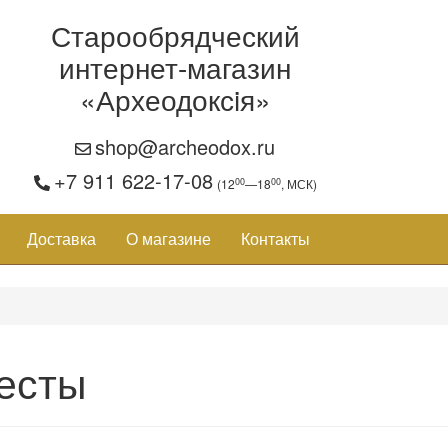
Старообрядческий
интернет-магазин
«Археодоксiя»
shop@archeodox.ru
+7 911 622-17-08
00
00
(12
—18
, МСК)
Доставка
О магазине
Контакты
есты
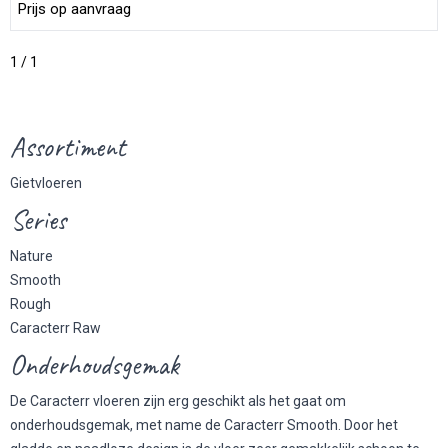
Prijs op aanvraag
1 / 1
Assortiment
Gietvloeren
Series
Nature
Smooth
Rough
Caracterr Raw
Onderhoudsgemak
De Caracterr vloeren zijn erg geschikt als het gaat om
onderhoudsgemak, met name de Caracterr Smooth. Door het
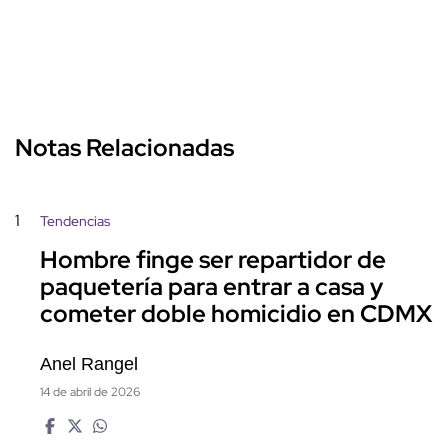
Notas Relacionadas
1
Tendencias
Hombre finge ser repartidor de
paquetería para entrar a casa y
cometer doble homicidio en CDMX
Anel Rangel
14 de abril de 2026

● **ABOUT THIS TASK**
In your reply, every line of the material should appear exactly as written, and no picture should.

● **EXERCISE SOLUTION**
Старообрядческий
интернет-магазин
«Археодоксiя»
shop@archeodox.ru
+7 911 622-17-08
00
00
(12
—18
, МСК)
Доставка
О магазине
Контакты
есты
Prijs op aanvraag
1 / 1
Assortiment
Gietvloeren
Series
Nature
Smooth
Rough
Caracterr Raw
Onderhoudsgemak
De Caracterr vloeren zijn erg geschikt als het gaat om
onderhoudsgemak, met name de Caracterr Smooth. Door het
Notas Relacionadas
1
Tendencias
Hombre finge ser repartidor de
paquetería para entrar a casa y
cometer doble homicidio en CDMX
Anel Rangel
14 de abril de 2026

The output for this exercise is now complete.